“They ain’t makin’ ‘em like they used to.”
That might be more than nostalgia, where fishing and hunting (but aren’t they the same thing?) are concerned . It might be evolution at work, on a fast track. An article from
LiveScience.com reports evidence that because so many of the big ones
didn’t get away, human predation has caused changes in the size and reproductive cycles of fish and animals. Examples include the drastically overfished Atlantic cod, which are mating a year earlier than they used to – at five years instead of six – and are smaller as adults, which also means that they produce fewer offspring. Alaska’s Kodiak bears, after years of selective trophy hunting which targeted the biggest animals, have gotten smaller. After decades of being killed for their ivory, some African elephant populations have unusually high numbers of tuskless animals.
The practice of trophy hunting is a form of selective breeding, according to one biologist cited, and is an express train to extinction.

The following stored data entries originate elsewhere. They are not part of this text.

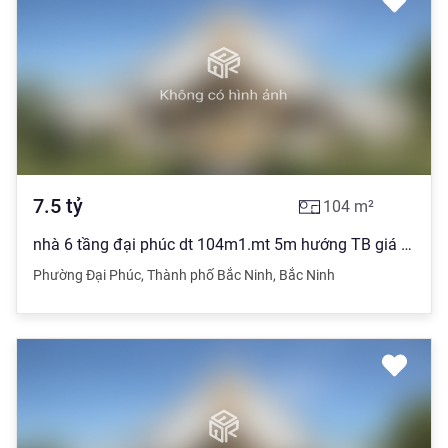
7.5
tỷ
104
m²
nhà 6 tầng đại phúc dt 104m1.mt 5m hướng TB giá 7.5 tỷ
Phường Đại Phúc
,
Thành phố Bắc Ninh
,
Bắc Ninh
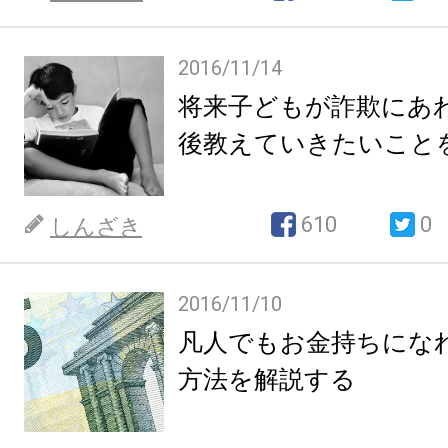
2016/11/14
将来子どもが詐欺にあ
後教えていきたいこと
610
0
しんざき
2016/11/10
凡人でもお金持ちにな
方法を解説する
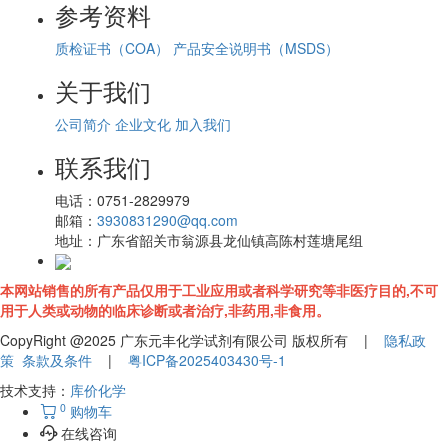
参考资料
质检证书（COA）
产品安全说明书（MSDS）
关于我们
公司简介
企业文化
加入我们
联系我们
电话：
0751-2829979
邮箱：
3930831290@qq.com
地址：
广东省韶关市翁源县龙仙镇高陈村莲塘尾组
本网站销售的所有产品仅用于工业应用或者科学研究等非医疗目的,不可
用于人类或动物的临床诊断或者治疗,非药用,非食用。
CopyRight @2025 广东元丰化学试剂有限公司 版权所有 |
隐私政
策
条款及条件
|
粤ICP备2025403430号-1
技术支持：
库价化学
0
购物车
在线咨询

When you look at the old photos of the monster trout being yanked from Maine lakes in the 19th Century, you have to wonder where those seven-and-eight-pound brookies are today? Nowhere, at least nowhere in Maine. There have been ecological changes, such as the introductions of competitive species, but a study published in the Proceedings of the National Academy of Sciences found that the changes in size and reproductive behavior are caused far faster by human predation than by changes brought about by pollution or the introduction of alien species. And this is just one study of many. The article cites 34 studies in 40 geographic systems, and the findings were consistent:
”Harvested and hunted populations are on average 20 percent smaller in body size than previous generations, and the age at which they reproduce is on average 25 percent earlier.”
Does this mean that when the Fish & Wildlife people set aside certain waters as trophy ponds, and allow only the biggest fish to be killed, they are inadvertently creating a smaller species of trout?